Стал ли ясен от моих слов облик Сары Бернар? Не знаю. Вообще нет ничего печальнее на свете, как передача театральных впечатлений. Расскажите, каков дым гаванской сигары, которой уже нет и больше не будет; каков запах жареной перепелки, которая давно проглочена. Рабле по такому поводу пишет в «Пантагрюэле», что за вкусный запах жареной дичи одному повару мудрый судья присудил заплатить звоном золотой монеты. Критика — литературная или художественная — имеет то преимущество, что свое толкование может подтвердить ссылкой на документы: вот прочтите и проверьте; или: вот посмотрите и проверьте.

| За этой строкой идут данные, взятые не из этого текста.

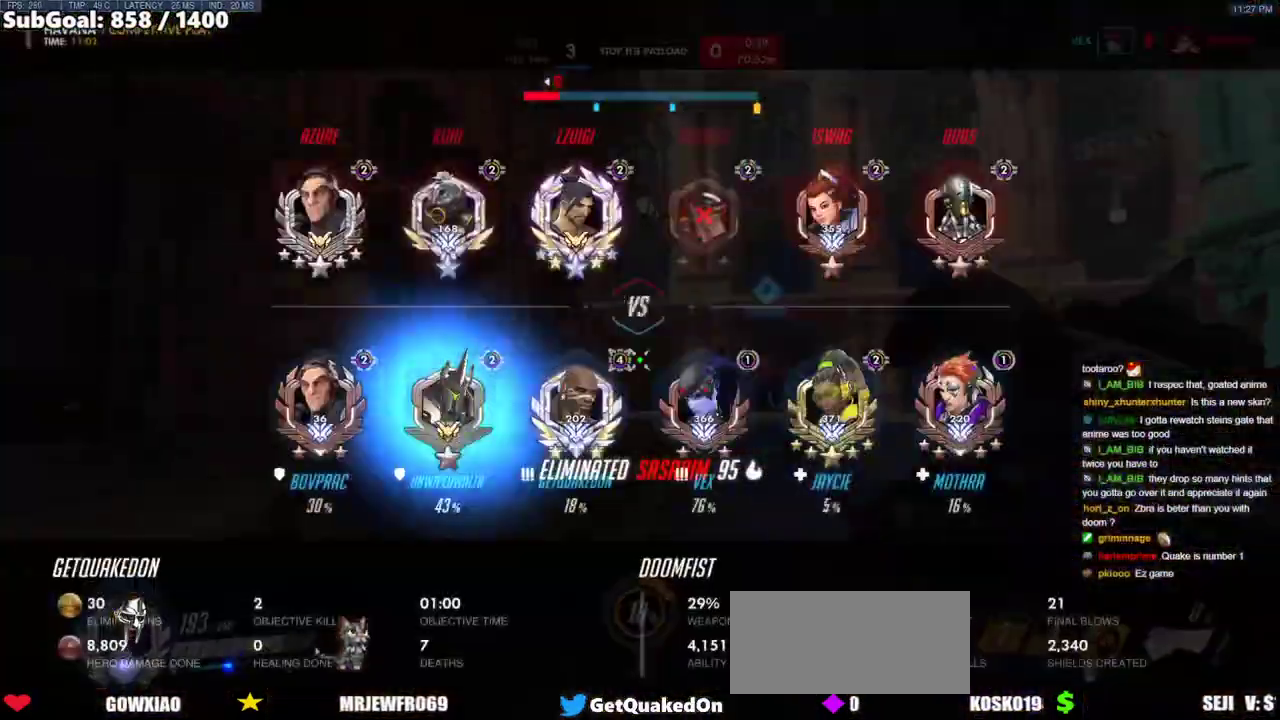
{"keys": ["w"], "mouse": [], "events": []}
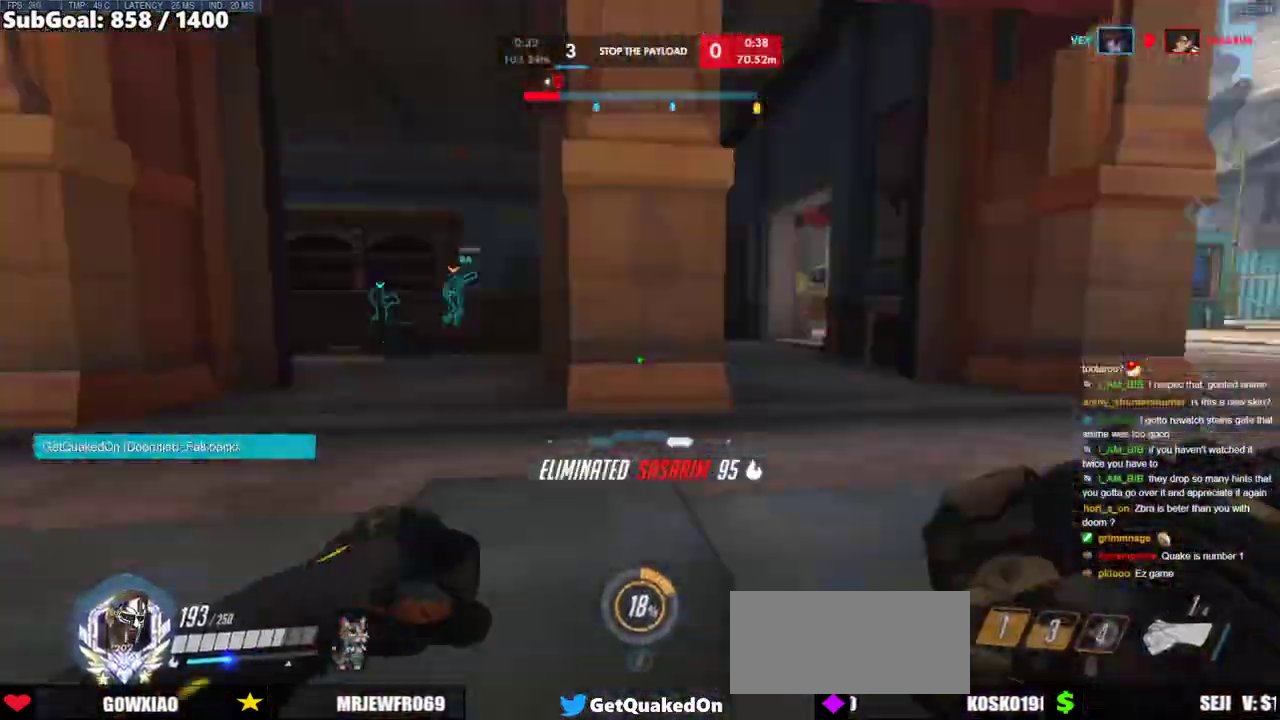
{"keys": ["w"], "mouse": [], "events": [[50, "space", "down"], [200, "space", "up"]]}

Но театральная критика — точнее говоря, разбор какого-либо театрального явления — не может делать этих ссылок. Хотите — верьте, хотите — нет. Может быть, сказка; может быть, миф; может быть, и ничего не было, а только привиделось… Но из тысяч театральных снов, более или менее упоительных, которые мне снились, сон о Саре Бернар один из самых оригинальных и сложно-занимательных.
{328} Режан[307]
К нам в Петербург Режан приезжала несколько раз. Приезжала, брала огромные сборы — и уезжала дальше. «Станция Петербург, остановка десять минут, буфет…» Мне кажется, она и играла так, как будто это мимолетная станция с буфетом. Настоящим образом она играет там, в Париже. По крайней мере, играла в былое время. У нас она только очаровательно недоигрывала. Я решительно готов утверждать, что там от ее игры остается иное впечатление Воздух ли Парижа, ансамбль ли, публика ли, но Режан настолько продукт Парижа, что не выдерживает дальней перевозки, как особые сорта дорогих вин.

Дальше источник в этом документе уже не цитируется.